Sunday, November 01, 2009

Ce-le-brate. Good times. Come on.

You might be wondering, especially if yours was sugar-filled and satisfyingly scary and horrifying, how halloween was celebrated in South Africa.

You might. If not much else is going on. If that sugar-high left you too hung-over to do anything but surf and wonder about South Africa.

Could happen.

Well, just for you my lovelies (Is it just me or does that make me sound like a decrepit guy who tries to lure children into his house but never succeeds, an aging witch played by Michelle Pfeiffer, or Gollum from the Lord of the Rings, the cinematic adaptation? Maybe it's just me, since you can't actually hear me. Hmm. Can you?) I decided to engage in some very sophisticated empirical studies.

Just for you. I went ahead, donned my South African designers top, and tried to blend in with the natives.

But as it would be, my rigorous research ended up unearthing a secret much darker than the South African ways of Halloween.

It unearthed rugby and soccer. The two truly horrifying aspects to living in South Africa.

On Saturday, it seems, a rugby cup known as the Currie Cup came to a much anticipated end in a battle between two of the greats, the Blue Bulls from Pretoria and the Cheetahs from the Free State, right when folks were really, according to that calendar forced upon us by Coca Cola and Disney and some minor thing someone once referred to as tradition, walk around begging for candy dressed as tiny Dwight Schrutes from The Office, or barring that, as ghosts, supermen, witches, Bratz dolls, or something fun and inventive that my brain is completely incapable of coming up with.

There was also soccer. A match in the South African Premier League between the Kaizer Chiefs who hail from South Africa (and that's all I can find out about them, so...) and the Orlando Pirates who train at the Johannesburg stadium, but who (I think, and we all know my thinking can't always be trusted) hail from Soweto in south-western Johannesburg.

So instead of white sheets, Edward Cullen messy hair and fangs, or 'elaborate' gogga-costumes, all I was met with as I was trying to bring you the inside scoop on the Halloween celebrations from the tip of this very special continent, were drunk guys in pick-ups wearing Blue Bulls jerseys and a set of blue flashing horns on their heads, with a black heart, or possibly upside-down balls (wouldn't be too surprised to find out that's what it was.), between the horns, and drunk guys in cars and taxis wearing yellow or black and white skull-and-bones decorated jerseys.
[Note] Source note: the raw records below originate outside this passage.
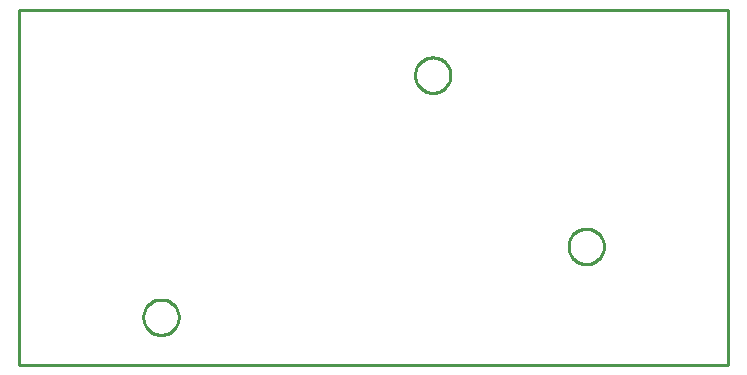
<source format=gbr>
G04 EAGLE Gerber RS-274X export*
G75*
%MOMM*%
%FSLAX34Y34*%
%LPD*%
%IN*%
%IPPOS*%
%AMOC8*
5,1,8,0,0,1.08239X$1,22.5*%
G01*
%ADD10C,0.254000*%


D10*
X0Y0D02*
X600000Y0D01*
X600000Y300000D01*
X0Y300000D01*
X0Y0D01*
X135000Y39464D02*
X134924Y38396D01*
X134771Y37335D01*
X134543Y36288D01*
X134241Y35260D01*
X133867Y34256D01*
X133422Y33281D01*
X132908Y32341D01*
X132329Y31440D01*
X131687Y30582D01*
X130985Y29772D01*
X130228Y29015D01*
X129418Y28313D01*
X128560Y27671D01*
X127659Y27092D01*
X126719Y26578D01*
X125744Y26133D01*
X124740Y25759D01*
X123712Y25457D01*
X122665Y25229D01*
X121604Y25076D01*
X120536Y25000D01*
X119464Y25000D01*
X118396Y25076D01*
X117335Y25229D01*
X116288Y25457D01*
X115260Y25759D01*
X114256Y26133D01*
X113281Y26578D01*
X112341Y27092D01*
X111440Y27671D01*
X110582Y28313D01*
X109772Y29015D01*
X109015Y29772D01*
X108313Y30582D01*
X107671Y31440D01*
X107092Y32341D01*
X106578Y33281D01*
X106133Y34256D01*
X105759Y35260D01*
X105457Y36288D01*
X105229Y37335D01*
X105076Y38396D01*
X105000Y39464D01*
X105000Y40536D01*
X105076Y41604D01*
X105229Y42665D01*
X105457Y43712D01*
X105759Y44740D01*
X106133Y45744D01*
X106578Y46719D01*
X107092Y47659D01*
X107671Y48560D01*
X108313Y49418D01*
X109015Y50228D01*
X109772Y50985D01*
X110582Y51687D01*
X111440Y52329D01*
X112341Y52908D01*
X113281Y53422D01*
X114256Y53867D01*
X115260Y54241D01*
X116288Y54543D01*
X117335Y54771D01*
X118396Y54924D01*
X119464Y55000D01*
X120536Y55000D01*
X121604Y54924D01*
X122665Y54771D01*
X123712Y54543D01*
X124740Y54241D01*
X125744Y53867D01*
X126719Y53422D01*
X127659Y52908D01*
X128560Y52329D01*
X129418Y51687D01*
X130228Y50985D01*
X130985Y50228D01*
X131687Y49418D01*
X132329Y48560D01*
X132908Y47659D01*
X133422Y46719D01*
X133867Y45744D01*
X134241Y44740D01*
X134543Y43712D01*
X134771Y42665D01*
X134924Y41604D01*
X135000Y40536D01*
X135000Y39464D01*
X365000Y244464D02*
X364924Y243396D01*
X364771Y242335D01*
X364543Y241288D01*
X364241Y240260D01*
X363867Y239256D01*
X363422Y238281D01*
X362908Y237341D01*
X362329Y236440D01*
X361687Y235582D01*
X360985Y234772D01*
X360228Y234015D01*
X359418Y233313D01*
X358560Y232671D01*
X357659Y232092D01*
X356719Y231578D01*
X355744Y231133D01*
X354740Y230759D01*
X353712Y230457D01*
X352665Y230229D01*
X351604Y230076D01*
X350536Y230000D01*
X349464Y230000D01*
X348396Y230076D01*
X347335Y230229D01*
X346288Y230457D01*
X345260Y230759D01*
X344256Y231133D01*
X343281Y231578D01*
X342341Y232092D01*
X341440Y232671D01*
X340582Y233313D01*
X339772Y234015D01*
X339015Y234772D01*
X338313Y235582D01*
X337671Y236440D01*
X337092Y237341D01*
X336578Y238281D01*
X336133Y239256D01*
X335759Y240260D01*
X335457Y241288D01*
X335229Y242335D01*
X335076Y243396D01*
X335000Y244464D01*
X335000Y245536D01*
X335076Y246604D01*
X335229Y247665D01*
X335457Y248712D01*
X335759Y249740D01*
X336133Y250744D01*
X336578Y251719D01*
X337092Y252659D01*
X337671Y253560D01*
X338313Y254418D01*
X339015Y255228D01*
X339772Y255985D01*
X340582Y256687D01*
X341440Y257329D01*
X342341Y257908D01*
X343281Y258422D01*
X344256Y258867D01*
X345260Y259241D01*
X346288Y259543D01*
X347335Y259771D01*
X348396Y259924D01*
X349464Y260000D01*
X350536Y260000D01*
X351604Y259924D01*
X352665Y259771D01*
X353712Y259543D01*
X354740Y259241D01*
X355744Y258867D01*
X356719Y258422D01*
X357659Y257908D01*
X358560Y257329D01*
X359418Y256687D01*
X360228Y255985D01*
X360985Y255228D01*
X361687Y254418D01*
X362329Y253560D01*
X362908Y252659D01*
X363422Y251719D01*
X363867Y250744D01*
X364241Y249740D01*
X364543Y248712D01*
X364771Y247665D01*
X364924Y246604D01*
X365000Y245536D01*
X365000Y244464D01*
X495000Y99464D02*
X494924Y98396D01*
X494771Y97335D01*
X494543Y96288D01*
X494241Y95260D01*
X493867Y94256D01*
X493422Y93281D01*
X492908Y92341D01*
X492329Y91440D01*
X491687Y90582D01*
X490985Y89772D01*
X490228Y89015D01*
X489418Y88313D01*
X488560Y87671D01*
X487659Y87092D01*
X486719Y86578D01*
X485744Y86133D01*
X484740Y85759D01*
X483712Y85457D01*
X482665Y85229D01*
X481604Y85076D01*
X480536Y85000D01*
X479464Y85000D01*
X478396Y85076D01*
X477335Y85229D01*
X476288Y85457D01*
X475260Y85759D01*
X474256Y86133D01*
X473281Y86578D01*
X472341Y87092D01*
X471440Y87671D01*
X470582Y88313D01*
X469772Y89015D01*
X469015Y89772D01*
X468313Y90582D01*
X467671Y91440D01*
X467092Y92341D01*
X466578Y93281D01*
X466133Y94256D01*
X465759Y95260D01*
X465457Y96288D01*
X465229Y97335D01*
X465076Y98396D01*
X465000Y99464D01*
X465000Y100536D01*
X465076Y101604D01*
X465229Y102665D01*
X465457Y103712D01*
X465759Y104740D01*
X466133Y105744D01*
X466578Y106719D01*
X467092Y107659D01*
X467671Y108560D01*
X468313Y109418D01*
X469015Y110228D01*
X469772Y110985D01*
X470582Y111687D01*
X471440Y112329D01*
X472341Y112908D01*
X473281Y113422D01*
X474256Y113867D01*
X475260Y114241D01*
X476288Y114543D01*
X477335Y114771D01*
X478396Y114924D01*
X479464Y115000D01*
X480536Y115000D01*
X481604Y114924D01*
X482665Y114771D01*
X483712Y114543D01*
X484740Y114241D01*
X485744Y113867D01*
X486719Y113422D01*
X487659Y112908D01*
X488560Y112329D01*
X489418Y111687D01*
X490228Y110985D01*
X490985Y110228D01*
X491687Y109418D01*
X492329Y108560D01*
X492908Y107659D01*
X493422Y106719D01*
X493867Y105744D01*
X494241Y104740D01*
X494543Y103712D01*
X494771Y102665D01*
X494924Y101604D01*
X495000Y100536D01*
X495000Y99464D01*
M02*

</source>
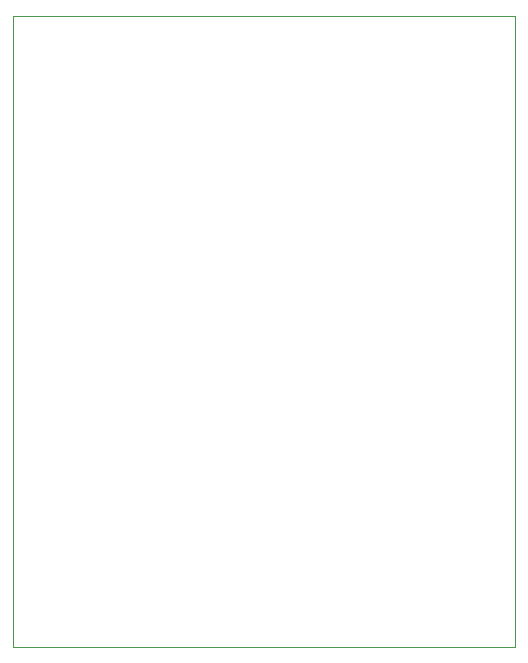
<source format=gm1>
G04 #@! TF.GenerationSoftware,KiCad,Pcbnew,9.0.2*
G04 #@! TF.CreationDate,2025-07-23T09:57:04+02:00*
G04 #@! TF.ProjectId,Capteur_courant_IoT,43617074-6575-4725-9f63-6f7572616e74,rev?*
G04 #@! TF.SameCoordinates,Original*
G04 #@! TF.FileFunction,Profile,NP*
%FSLAX46Y46*%
G04 Gerber Fmt 4.6, Leading zero omitted, Abs format (unit mm)*
G04 Created by KiCad (PCBNEW 9.0.2) date 2025-07-23 09:57:04*
%MOMM*%
%LPD*%
G01*
G04 APERTURE LIST*
G04 #@! TA.AperFunction,Profile*
%ADD10C,0.050000*%
G04 #@! TD*
G04 APERTURE END LIST*
D10*
X122980000Y-73200000D02*
X165480000Y-73200000D01*
X165480000Y-126600000D01*
X122980000Y-126600000D01*
X122980000Y-73200000D01*
M02*

</source>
There was a very drunk guy wearing a pair of really big yellow glasses and carrying the biggest bottle of Southern Comfort I ever saw. What those had to do with soccer I'll never know. Or maybe he was the only one in an actual Halloween costume I came across.

But I doubt it.

So what did I do?

I didn't think twice. I abandoned the potential hight of my scientific life, and escaped to the movies, saw the absolutely awesome Inglorious Basterds, and quietly made my way home with the scared Hubs, as we tried to avoid the drunks on the roads, too busy waving their flags in support of one of the four teams playing that night rather than watching the road, or even bothering with such minor details as putting their hands on the steering wheel.

You can forget all about ten and two. But being scary (and scared?) is what matters on Halloween anyway. Right?

After the eventful journey back, during which I was very happy that we were traveling in the monster-vehicle owned by my dear Viking (who didn't go as a viking, but very much without thinking about it wore a Blue Bulls blue polo-shirt, which worked as the equivalent of 'honk if you're plastered out of your mind' bumper sticker.), and not the little tin can I sometimes, when the sun's out and I'm feeling good about life, have called a car, we finally rolled onto our much-missed driveway, we glanced at the neighbor's balcony. Yes, the same people who like to dress up their pug.  

There was no pug, but there was definitely something out there.

It turns out the neighbors had celebrated Halloween by putting up their Christmas Decorations.


I bet I'll be staring at this display until at least February. 

And here I was thinking you shouldn't do that until November 1st.

Silly me.

4 comments:

Sarah Anne said...

Definitely a frightening Halloween. :) Thanks for the laughs!

Ellie said...

Try country horse race meets... ye gods.

Tina said...

Enjoyed this very much. Lovely to see how a different part of the world does things! I thought Inglourious was brilliant too!

Mr London Street said...

That Dwight Schrute picture is genuinely terrifying, though Gareth from the UK version of the office would have been an even more chilling role model for kids at this time of year. It's the sunken cheeks, they scream "undead".